● DIRECTION
Pick out and copy every line in the records below that contains the string "skLineSegment". Case counts.

● DATA EXCERPTS

━━━

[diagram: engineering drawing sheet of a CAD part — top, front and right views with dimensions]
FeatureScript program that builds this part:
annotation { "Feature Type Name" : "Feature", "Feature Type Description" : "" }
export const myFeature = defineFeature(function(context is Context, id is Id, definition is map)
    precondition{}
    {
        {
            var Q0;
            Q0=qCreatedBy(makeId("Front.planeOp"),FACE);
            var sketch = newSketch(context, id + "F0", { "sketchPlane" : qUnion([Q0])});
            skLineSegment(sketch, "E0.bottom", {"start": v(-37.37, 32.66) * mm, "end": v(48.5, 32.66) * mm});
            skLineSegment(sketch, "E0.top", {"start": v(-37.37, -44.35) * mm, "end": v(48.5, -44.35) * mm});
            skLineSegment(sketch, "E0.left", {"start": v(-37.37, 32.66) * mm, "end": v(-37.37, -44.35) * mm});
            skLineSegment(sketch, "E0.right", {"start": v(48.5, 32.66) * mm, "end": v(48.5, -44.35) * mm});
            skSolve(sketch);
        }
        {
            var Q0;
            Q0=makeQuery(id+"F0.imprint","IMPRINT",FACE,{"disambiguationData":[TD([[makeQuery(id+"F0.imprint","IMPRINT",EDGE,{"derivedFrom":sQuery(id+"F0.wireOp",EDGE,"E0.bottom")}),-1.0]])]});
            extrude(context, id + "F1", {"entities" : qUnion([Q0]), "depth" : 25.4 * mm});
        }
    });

━━━

● ANSWER TO THE PROBLEM
            skLineSegment(sketch, "E0.bottom", {"start": v(-37.37, 32.66) * mm, "end": v(48.5, 32.66) * mm});
            skLineSegment(sketch, "E0.top", {"start": v(-37.37, -44.35) * mm, "end": v(48.5, -44.35) * mm});
            skLineSegment(sketch, "E0.left", {"start": v(-37.37, 32.66) * mm, "end": v(-37.37, -44.35) * mm});
            skLineSegment(sketch, "E0.right", {"start": v(48.5, 32.66) * mm, "end": v(48.5, -44.35) * mm});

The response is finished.